Former Comet employees have won a multi-million pound settlement after it was ruled they had not been properly consulted about redundancies.

The employment tribunal ruling could spell a payout of more than £10m to former Comet workers, which will be met by the taxpayer. More than 6,800 staff were affected. Each member of staff will be entitled to a maximum of eight weeks pay worth £450 a week, according to The Telegraph.

More than 2,000 former Comet employees filed a claim against owner Comet Group Limited, alongside Deloitte, which acted as administrator when the electricals retailer collapsed in 2012.

Their claim was backed by evidence from senior Comet staff including, including head of finance Michael Walters.

“The liquidation of Comet may properly be described as one of the more regrettable episodes of British corporate history”

Mr Edwards, counsel for Comet claimants

The judgement, published yesterday, said: “Mr Edwards, [counsel for the largest group of claimants] setting out the general case for the claimants, put the argument bluntly: ‘As Mr Walters evidence makes clear, this was simply an old fashioned corporate raid that resulted in a number of private equity investors choosing to liquidate a 75-year-old British company, at a cost of almost 6,900 jobs in order to realise a quick and substantial profit.

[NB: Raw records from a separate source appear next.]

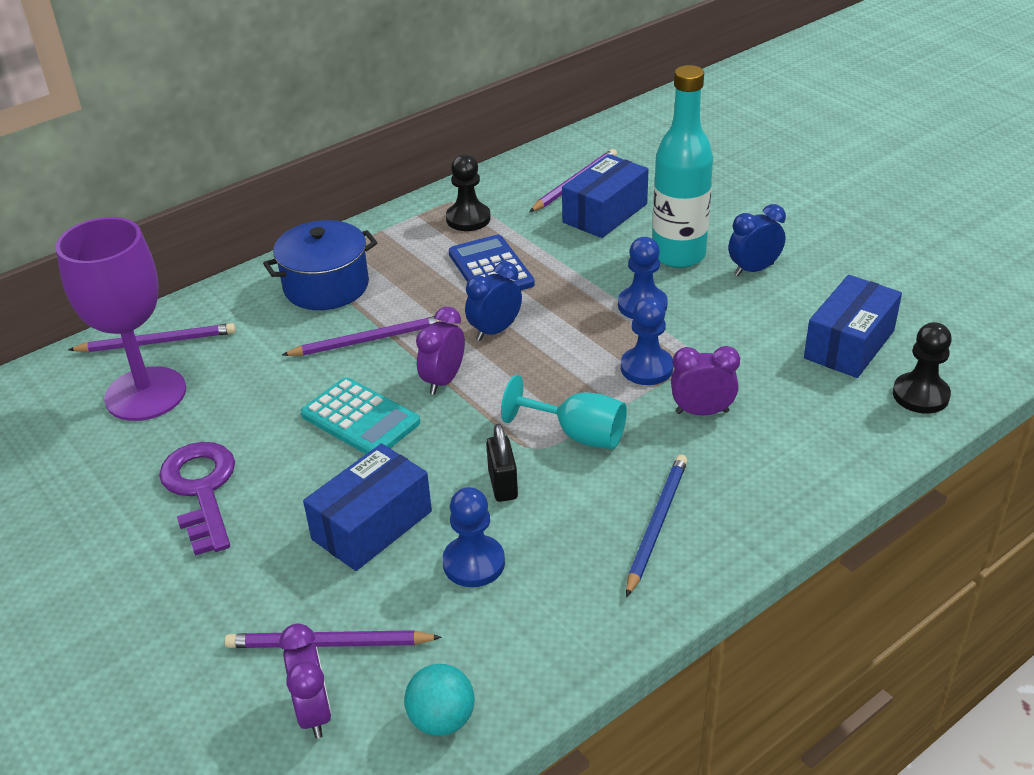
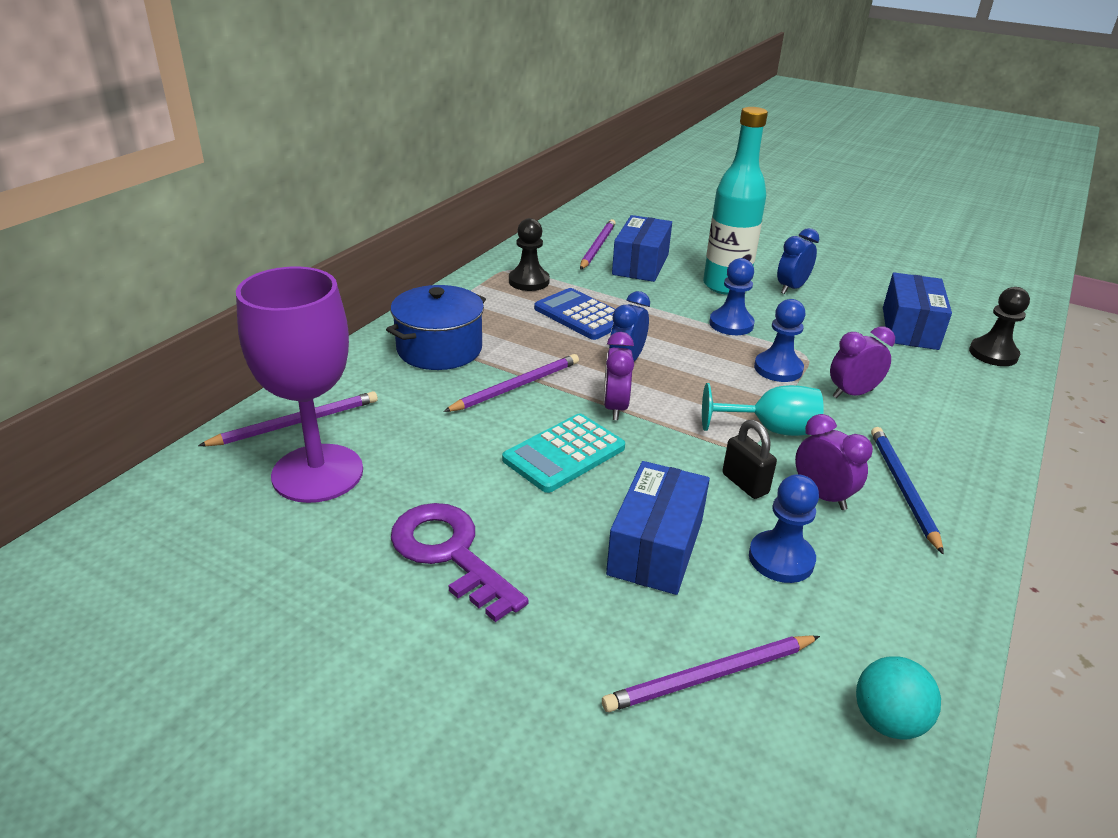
camera: 25 degrees left, 5 degrees down
purple clock [279,623,332,738] -> purple clock moved to [795,414,873,510]
turquoise calculator [301,377,420,454] -> turquoise calculator turned 120 degrees clockwise [502,414,625,493]

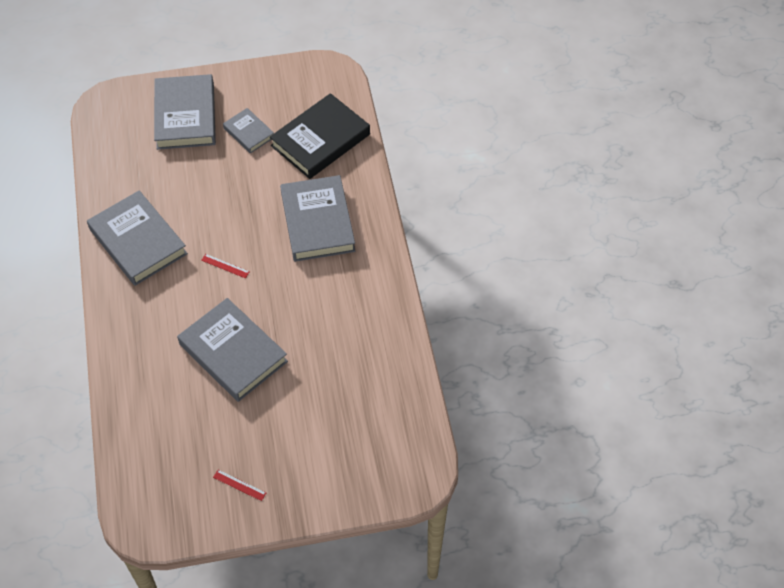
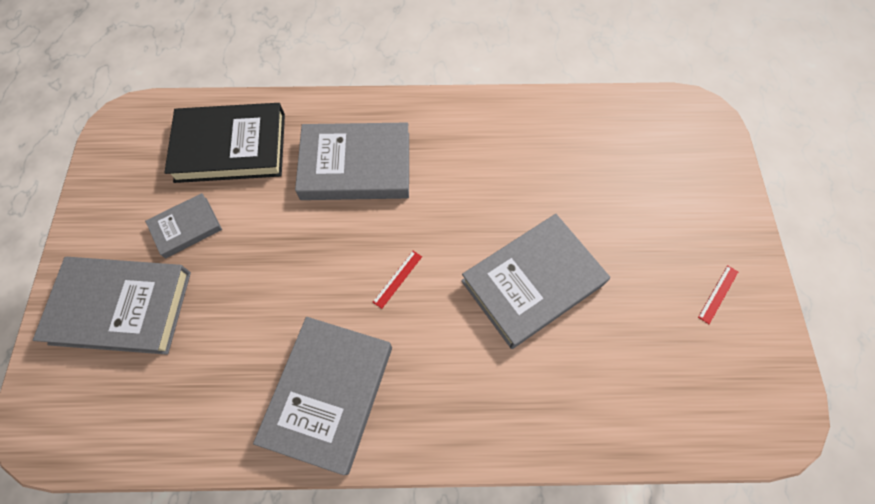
camera: 80 degrees left, 10 degrees up
grey book [87,190,188,286] -> grey book turned 45 degrees counterclockwise [253,317,392,475]
black book [270,93,370,179] -> black book turned 60 degrees counterclockwise [164,103,285,183]

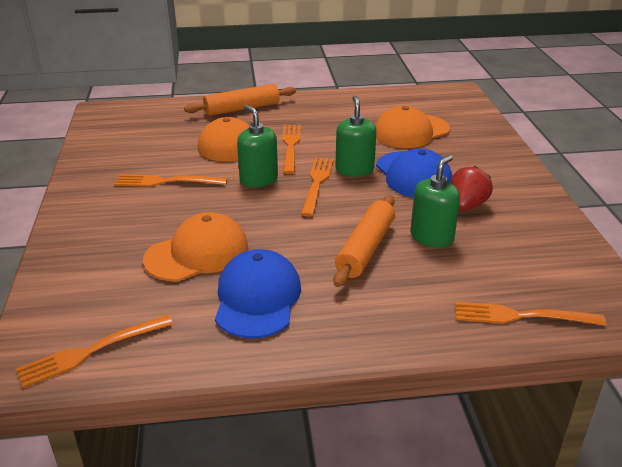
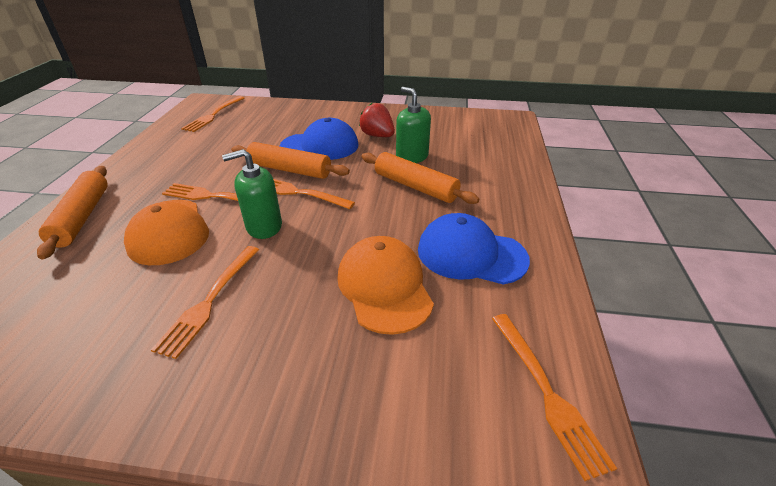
camera: 75 degrees left, 5 degrees up
green soap dispenser [335,96,376,177] -> orange rolling pin [231,142,350,179]
orange cap [375,106,450,148] -> none
orange fork [455,302,606,326] -> orange fork moved to [181,96,244,132]

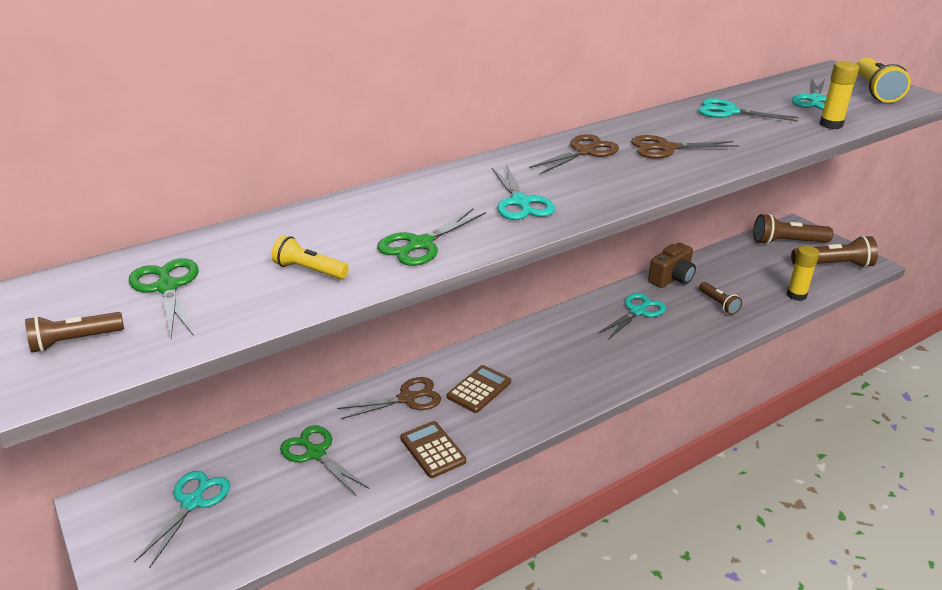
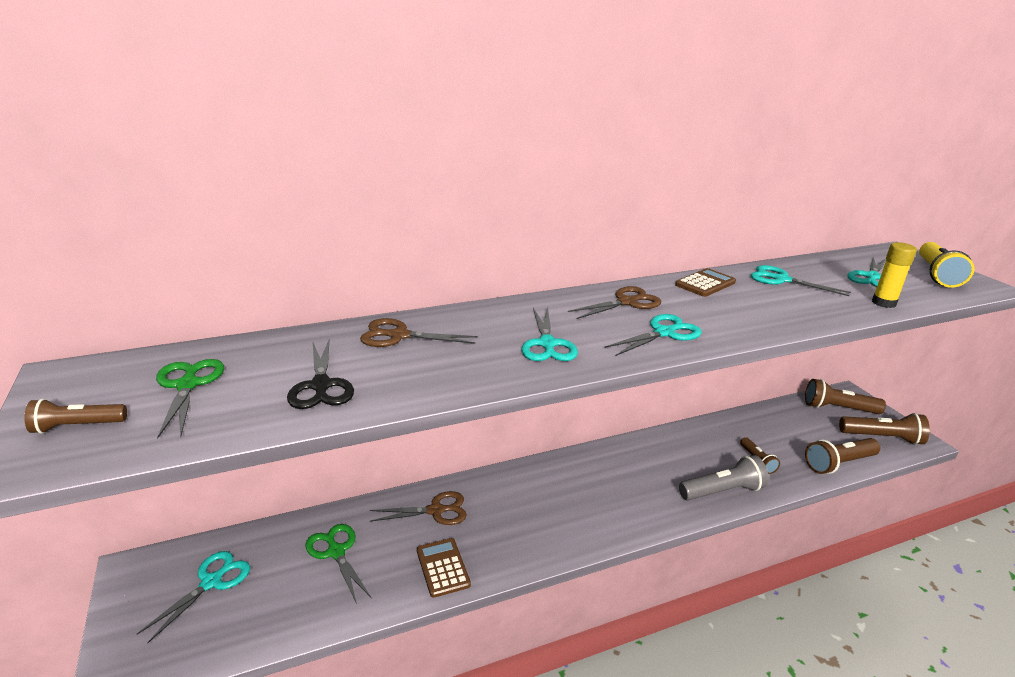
camera: 10 degrees right, 5 degrees down
yellow flashlight [272,235,349,279] -> black scissors [287,340,354,409]
green scissors [377,209,486,266] -> none
brown calculator [447,365,511,413] -> brown calculator moved to [675,268,736,297]
turquoise scissors [598,293,666,340] -> turquoise scissors moved to [605,314,702,356]
brown scissors [631,135,739,159] -> brown scissors moved to [360,318,478,347]
brown camera [648,243,696,288] -> none
yellow glue stick [787,245,819,301] -> brown flashlight [805,438,881,474]
none -> grey flashlight [679,455,769,500]

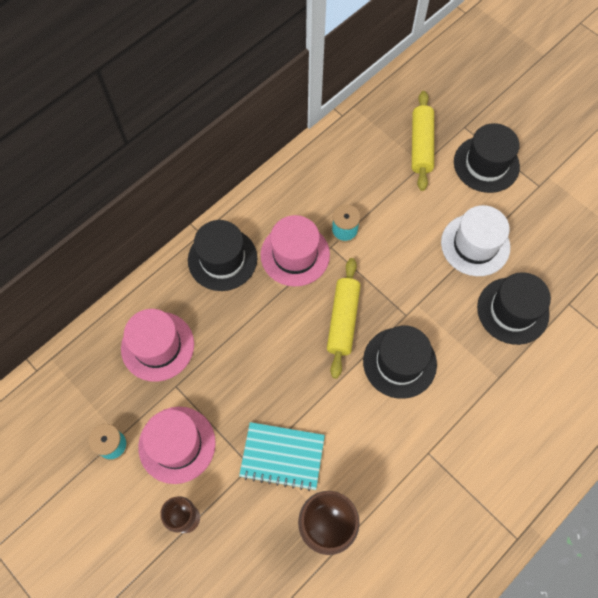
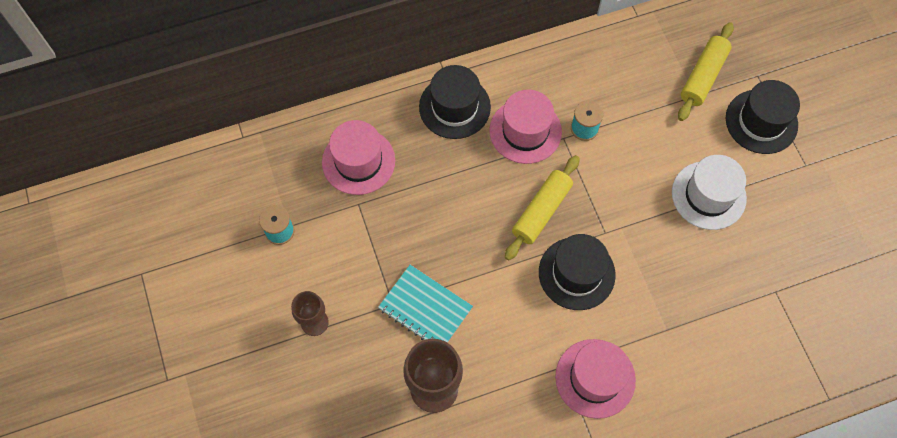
camera: 25 degrees right, 0 degrees up
pink hat [138,407,216,484] -> pink hat moved to [555,339,636,419]
black hat [477,272,551,345] -> none

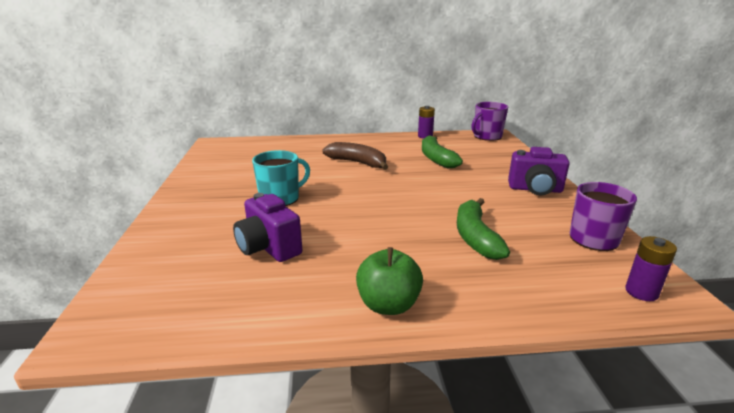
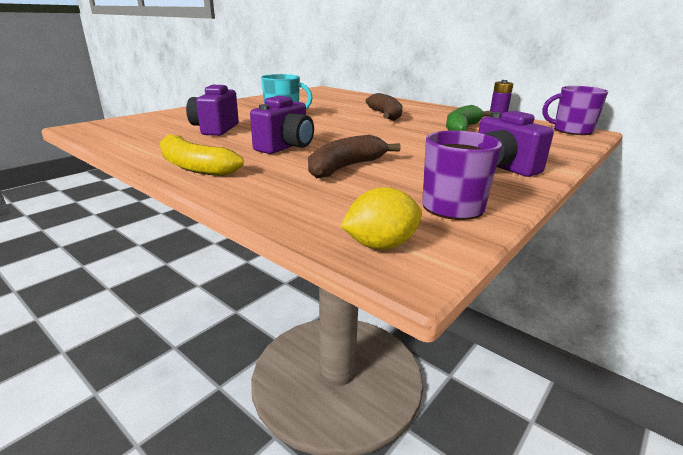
camera: 45 degrees right, 0 degrees up
green apple [356,247,423,315] -> yellow banana [160,134,244,176]
green banana [457,198,510,260] -> brown banana [308,135,401,178]
purple battery [625,236,677,301] -> yellow lemon [340,187,422,250]
none -> purple camera [250,96,314,154]

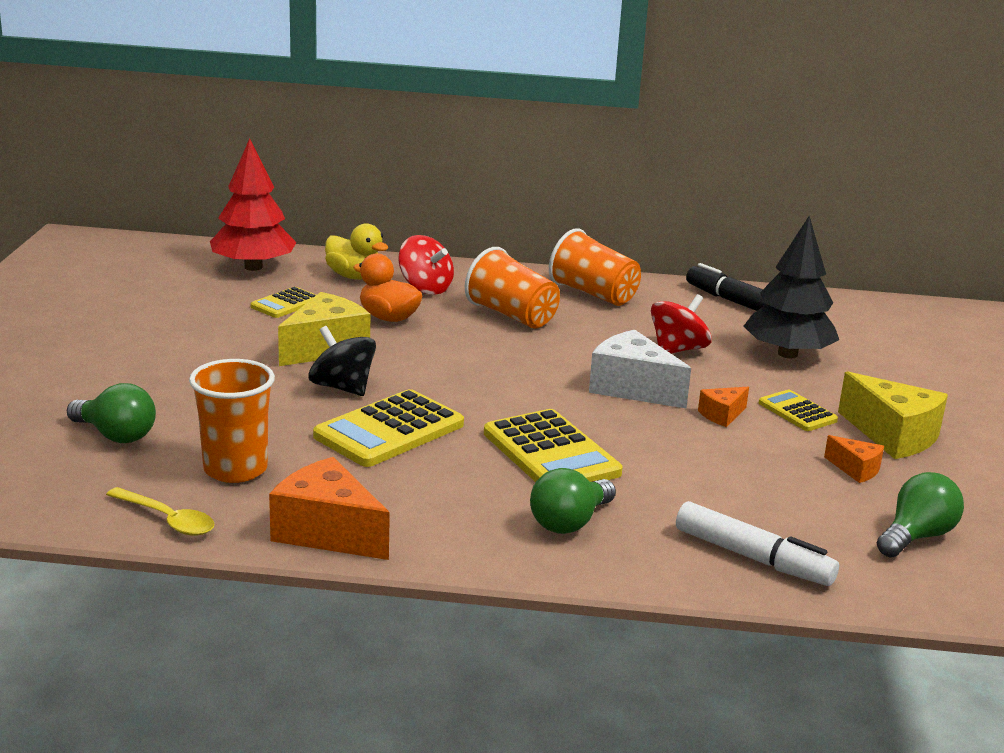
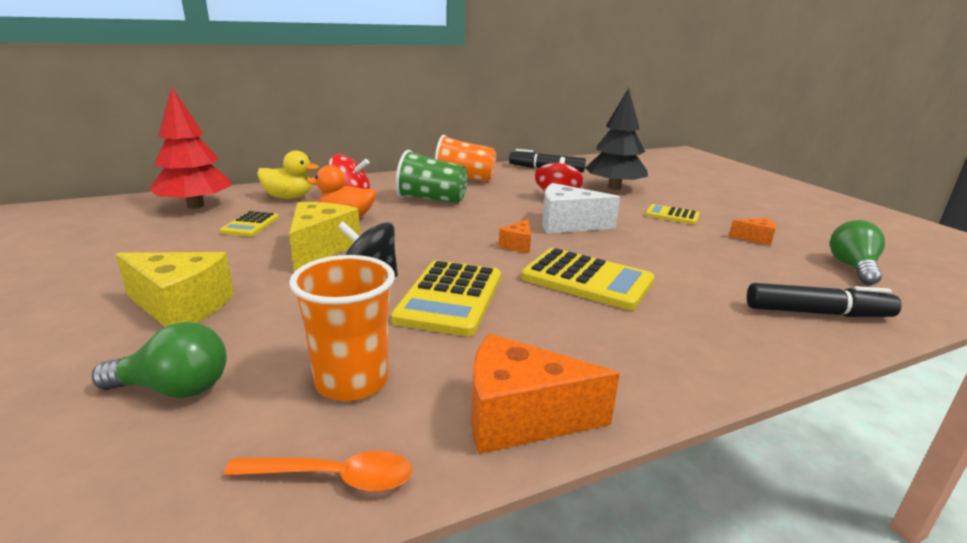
camera: 30 degrees left, 0 degrees up
yellow spoon [106,487,215,536] -> orange spoon [223,451,412,492]
orange cup [465,247,560,329] -> green cup [395,150,468,204]
green light bulb [530,468,616,534] -> none
white marker [676,501,839,586] -> black marker [747,283,902,317]
orange cheese [698,387,749,427] -> orange cheese moved to [499,219,531,253]
yellow cheese [838,371,948,459] -> yellow cheese moved to [116,252,234,327]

“The liquidation of Comet may properly be described as one of the more regrettable episodes of British corporate history.”

However, lawyers acting for the company and administrators rebutted that contention.

The Government is conducting a review into the retailer’s failure over concerns about “malpractice”.

Accounts from Companies House suggest that OpCapita, run by controversial banker Henry Jackson, and hedge fund Elliott Advisors - which owned Comet before its collapse - collected almost £117m from its demise.

However, suppliers were left with debts of £232m.

The judgement said that Comet “failed to comply with its obligations to consult trade unions and representatives of employees affected by proposed redundancies”.

Employees who were dismissed between November 3 and November 16 were entitled to protective awards of 70 days and those dismissed on or after November 17 should be awarded 90 days.

The joint liquidators, Neville Kahn and Chris Farrington of Deloitte, said: “It is disappointing that the tribunal has found against the company.

“The Comet management team, administrators from Deloitte and our advisors worked tremendously hard under very challenging circumstances to provide the best possible consultation to the employees.

“Comet Group Limited made significant efforts to consult with its nearly 7,000 employees across more than 250 sites during the administration, whilst a purchaser for the business was sought.

“Regrettably, it proved impossible to find a purchaser willing to save the business and all the employees ultimately had to be made redundant.”